──────── Source text ────────

WORLD / AMERICAS
‘Mainlines remain offline’ after ransomware attack
US pipeline struggles to reopen
Published: May 10, 2021 07:43 PM
The US government declared a regional emergency on Sunday as the largest fuel pipeline system in the US remained largely shut down, two days after a major ransomware attack was detected.

In this file photo taken on June 15, 2008, the main terminal at Washington Dulles International Airport in Dulles, Virginia. Colonial Pipeline, which suppliesDulles with jet fuel, said in a statement that on May 7, 2021, it was the victim of a cybersecurity attack and that in response it took its systems offline. Photo: VCG

In this file photo taken on June 15, 2008, the main terminal at Washington Dulles International Airport in Dulles, Virginia. Colonial Pipeline, which suppliesDulles with jet fuel, said in a statement that on Friday, it was the "victim of a cybersecurity attack" and that in response it took its systems offline. Photo: VCG

The Colonial Pipeline Company ships gasoline and jet fuel from the Gulf Coast of Texas to the populous East Coast through 8,850 kilometers of pipeline, serving 50 million consumers.

The company said it was the victim of a cybersecurity attack involving ransomware - attacks that encrypt computer systems and seek to extract payments from operators.

"This declaration addresses the emergency conditions creating a need for immediate transportation of gasoline, diesel, jet fuel, and other refined petroleum products and provides necessary relief," the Department of Transportation said in a statement.

The emergency declaration allows for fuel to be transported by road to the affected states: Alabama, Arkansas, District of Columbia, Delaware, Florida, Georgia, Kentucky, Louisiana, Maryland, Mississippi, New Jersey, New York, North Carolina, Pennsylvania, South Carolina, Tennessee, Texas and Virginia.

The declaration also provides regulatory relief to commercial motor vehicle operations that are part of the emergency support efforts. Colonial said earlier Sunday that it had opened some smaller delivery lines, but the main system was not yet back up and running.

"While our mainlines remain offline, some smaller lateral lines between terminals and delivery points are now operational," Colonial said in a statement, adding it would "bring our full system back online only when we believe it is safe to do so."

"We have remained in contact with law enforcement and other federal agencies, including the Department of Energy who is leading the Federal Government response," it added. 

"Maintaining the operational security of our pipeline, in addition to safely bringing our systems back online, remain our highest priorities."

Commerce Secretary Gina Raimondo told CBS on Sunday that authorities were working to prevent any disruption to supplies.

Colonial, based in the southern state of Georgia, is the largest pipeline operator in the US by volume, normally transporting 2.5 million barrels of gasoline, diesel fuel, jet fuel and other refined petroleum products per day.

──────── Supplied data ────────

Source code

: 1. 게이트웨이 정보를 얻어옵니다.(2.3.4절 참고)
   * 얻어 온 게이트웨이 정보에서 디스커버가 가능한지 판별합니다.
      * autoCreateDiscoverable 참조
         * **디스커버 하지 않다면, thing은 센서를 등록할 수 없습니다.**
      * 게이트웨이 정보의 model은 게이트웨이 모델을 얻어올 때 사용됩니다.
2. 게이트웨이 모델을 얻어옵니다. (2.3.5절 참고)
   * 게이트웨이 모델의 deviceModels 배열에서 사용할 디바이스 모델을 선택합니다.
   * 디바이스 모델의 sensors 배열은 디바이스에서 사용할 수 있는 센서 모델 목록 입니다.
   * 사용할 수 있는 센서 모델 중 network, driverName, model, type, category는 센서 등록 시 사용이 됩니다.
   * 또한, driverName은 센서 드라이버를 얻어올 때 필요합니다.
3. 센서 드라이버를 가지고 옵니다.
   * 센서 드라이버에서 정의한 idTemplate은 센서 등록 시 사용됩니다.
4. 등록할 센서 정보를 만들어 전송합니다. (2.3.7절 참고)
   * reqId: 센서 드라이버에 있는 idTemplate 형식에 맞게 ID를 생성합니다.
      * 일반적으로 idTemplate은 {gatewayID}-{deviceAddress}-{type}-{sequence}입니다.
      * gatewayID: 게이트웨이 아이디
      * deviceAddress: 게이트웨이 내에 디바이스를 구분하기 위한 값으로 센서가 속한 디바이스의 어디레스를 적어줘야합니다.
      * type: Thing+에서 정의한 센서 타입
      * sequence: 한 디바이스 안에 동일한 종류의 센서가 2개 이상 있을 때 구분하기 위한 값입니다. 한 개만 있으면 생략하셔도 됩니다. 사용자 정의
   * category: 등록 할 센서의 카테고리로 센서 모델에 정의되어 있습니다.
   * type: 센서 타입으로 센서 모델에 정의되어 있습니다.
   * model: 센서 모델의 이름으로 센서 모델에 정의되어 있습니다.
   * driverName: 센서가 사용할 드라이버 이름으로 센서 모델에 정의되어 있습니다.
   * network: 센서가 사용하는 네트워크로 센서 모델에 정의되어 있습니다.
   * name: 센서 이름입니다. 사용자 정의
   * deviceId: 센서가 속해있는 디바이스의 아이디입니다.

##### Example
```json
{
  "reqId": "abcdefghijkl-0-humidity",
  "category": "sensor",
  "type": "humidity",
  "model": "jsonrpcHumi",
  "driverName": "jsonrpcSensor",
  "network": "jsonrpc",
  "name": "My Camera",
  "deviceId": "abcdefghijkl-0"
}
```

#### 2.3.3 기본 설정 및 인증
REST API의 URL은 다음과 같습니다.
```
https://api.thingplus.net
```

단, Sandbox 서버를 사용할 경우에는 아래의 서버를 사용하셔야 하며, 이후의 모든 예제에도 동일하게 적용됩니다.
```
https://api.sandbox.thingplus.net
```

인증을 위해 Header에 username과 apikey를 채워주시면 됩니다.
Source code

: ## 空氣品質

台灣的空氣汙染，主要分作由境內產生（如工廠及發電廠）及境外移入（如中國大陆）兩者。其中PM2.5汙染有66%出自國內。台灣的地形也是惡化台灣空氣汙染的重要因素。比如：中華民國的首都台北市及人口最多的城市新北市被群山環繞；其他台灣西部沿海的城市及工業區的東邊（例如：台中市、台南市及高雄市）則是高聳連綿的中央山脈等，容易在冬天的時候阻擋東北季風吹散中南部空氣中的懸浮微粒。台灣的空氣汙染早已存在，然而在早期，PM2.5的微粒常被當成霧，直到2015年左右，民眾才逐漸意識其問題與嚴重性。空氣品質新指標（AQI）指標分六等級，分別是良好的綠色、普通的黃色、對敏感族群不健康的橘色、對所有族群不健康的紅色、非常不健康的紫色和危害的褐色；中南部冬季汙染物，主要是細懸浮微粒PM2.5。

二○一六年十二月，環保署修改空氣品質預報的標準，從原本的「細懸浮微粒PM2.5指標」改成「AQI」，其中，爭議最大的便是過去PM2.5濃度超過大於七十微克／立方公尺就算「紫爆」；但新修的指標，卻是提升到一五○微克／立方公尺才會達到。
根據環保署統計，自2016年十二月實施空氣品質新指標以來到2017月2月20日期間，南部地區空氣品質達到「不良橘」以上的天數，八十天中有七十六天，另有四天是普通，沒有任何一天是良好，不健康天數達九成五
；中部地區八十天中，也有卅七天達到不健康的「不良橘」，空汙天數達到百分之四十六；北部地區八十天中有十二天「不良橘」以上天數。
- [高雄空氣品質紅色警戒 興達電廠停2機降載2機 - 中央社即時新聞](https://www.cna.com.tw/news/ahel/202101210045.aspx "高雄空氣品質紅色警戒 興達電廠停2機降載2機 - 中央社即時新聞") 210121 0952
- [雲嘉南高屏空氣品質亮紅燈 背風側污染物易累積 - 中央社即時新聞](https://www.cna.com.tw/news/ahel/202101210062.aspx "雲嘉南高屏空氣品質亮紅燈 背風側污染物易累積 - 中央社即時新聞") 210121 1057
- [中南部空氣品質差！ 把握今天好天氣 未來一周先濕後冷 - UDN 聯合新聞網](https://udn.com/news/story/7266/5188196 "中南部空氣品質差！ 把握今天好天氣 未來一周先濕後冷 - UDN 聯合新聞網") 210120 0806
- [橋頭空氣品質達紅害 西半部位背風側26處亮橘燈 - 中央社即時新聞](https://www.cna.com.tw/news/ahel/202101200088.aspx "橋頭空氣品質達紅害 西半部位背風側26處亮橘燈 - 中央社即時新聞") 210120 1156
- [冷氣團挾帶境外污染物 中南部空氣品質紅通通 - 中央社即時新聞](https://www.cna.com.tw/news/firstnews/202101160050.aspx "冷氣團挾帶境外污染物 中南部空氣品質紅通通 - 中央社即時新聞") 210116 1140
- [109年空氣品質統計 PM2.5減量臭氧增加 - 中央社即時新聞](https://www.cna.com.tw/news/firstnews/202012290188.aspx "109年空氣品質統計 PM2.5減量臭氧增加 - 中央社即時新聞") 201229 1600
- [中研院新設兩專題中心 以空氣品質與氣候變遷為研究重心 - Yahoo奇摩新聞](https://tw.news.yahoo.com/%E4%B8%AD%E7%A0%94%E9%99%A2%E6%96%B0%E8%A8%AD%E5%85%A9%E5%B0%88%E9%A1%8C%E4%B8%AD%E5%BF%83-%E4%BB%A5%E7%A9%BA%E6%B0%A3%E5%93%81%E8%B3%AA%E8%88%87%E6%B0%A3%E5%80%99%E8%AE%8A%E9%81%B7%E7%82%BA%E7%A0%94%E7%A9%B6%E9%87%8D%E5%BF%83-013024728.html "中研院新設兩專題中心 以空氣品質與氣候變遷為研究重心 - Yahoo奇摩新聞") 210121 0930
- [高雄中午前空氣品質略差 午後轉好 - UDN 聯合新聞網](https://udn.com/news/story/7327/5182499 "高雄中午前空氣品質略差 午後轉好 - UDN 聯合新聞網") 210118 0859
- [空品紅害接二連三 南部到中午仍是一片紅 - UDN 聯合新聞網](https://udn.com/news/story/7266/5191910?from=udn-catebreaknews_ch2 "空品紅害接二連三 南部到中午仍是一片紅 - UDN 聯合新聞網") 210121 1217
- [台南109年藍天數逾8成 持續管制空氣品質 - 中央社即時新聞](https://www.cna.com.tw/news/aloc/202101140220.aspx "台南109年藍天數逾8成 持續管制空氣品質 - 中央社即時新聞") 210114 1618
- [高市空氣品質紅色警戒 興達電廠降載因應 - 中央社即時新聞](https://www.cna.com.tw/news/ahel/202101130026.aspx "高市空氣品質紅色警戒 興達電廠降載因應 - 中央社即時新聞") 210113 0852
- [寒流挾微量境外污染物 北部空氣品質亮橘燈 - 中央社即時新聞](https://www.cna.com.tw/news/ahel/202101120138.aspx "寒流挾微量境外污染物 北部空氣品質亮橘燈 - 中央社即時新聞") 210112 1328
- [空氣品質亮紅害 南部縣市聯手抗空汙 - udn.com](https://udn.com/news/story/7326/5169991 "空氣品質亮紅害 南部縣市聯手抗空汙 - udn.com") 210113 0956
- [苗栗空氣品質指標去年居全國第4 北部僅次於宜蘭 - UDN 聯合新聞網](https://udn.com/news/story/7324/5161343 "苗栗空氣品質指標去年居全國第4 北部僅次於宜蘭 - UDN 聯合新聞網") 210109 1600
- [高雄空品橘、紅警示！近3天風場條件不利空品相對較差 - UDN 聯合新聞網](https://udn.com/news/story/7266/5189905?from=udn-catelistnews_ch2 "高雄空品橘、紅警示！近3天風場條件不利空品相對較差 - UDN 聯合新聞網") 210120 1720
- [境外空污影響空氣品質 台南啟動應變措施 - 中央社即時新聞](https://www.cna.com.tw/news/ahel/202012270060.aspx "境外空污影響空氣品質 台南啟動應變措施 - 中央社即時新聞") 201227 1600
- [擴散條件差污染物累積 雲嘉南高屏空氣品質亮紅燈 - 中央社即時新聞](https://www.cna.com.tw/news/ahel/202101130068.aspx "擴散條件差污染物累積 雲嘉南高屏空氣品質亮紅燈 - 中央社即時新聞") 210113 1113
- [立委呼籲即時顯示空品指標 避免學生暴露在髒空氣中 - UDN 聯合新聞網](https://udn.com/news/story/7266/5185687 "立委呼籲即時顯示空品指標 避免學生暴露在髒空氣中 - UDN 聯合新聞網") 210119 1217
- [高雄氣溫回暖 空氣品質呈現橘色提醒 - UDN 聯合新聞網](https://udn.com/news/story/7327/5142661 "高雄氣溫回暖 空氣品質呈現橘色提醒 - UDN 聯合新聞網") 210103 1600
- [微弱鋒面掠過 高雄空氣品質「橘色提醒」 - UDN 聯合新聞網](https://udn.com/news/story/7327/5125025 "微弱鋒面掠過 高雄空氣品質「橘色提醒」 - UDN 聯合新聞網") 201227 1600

────────

### Task brief
Transcribe the part of the pipeline attack article that opens with the words containing "Colonial, based in" and closes with "products per day.".

### Output
Colonial, based in the southern state of Georgia, is the largest pipeline operator in the US by volume, normally transporting 2.5 million barrels of gasoline, diesel fuel, jet fuel and other refined petroleum products per day.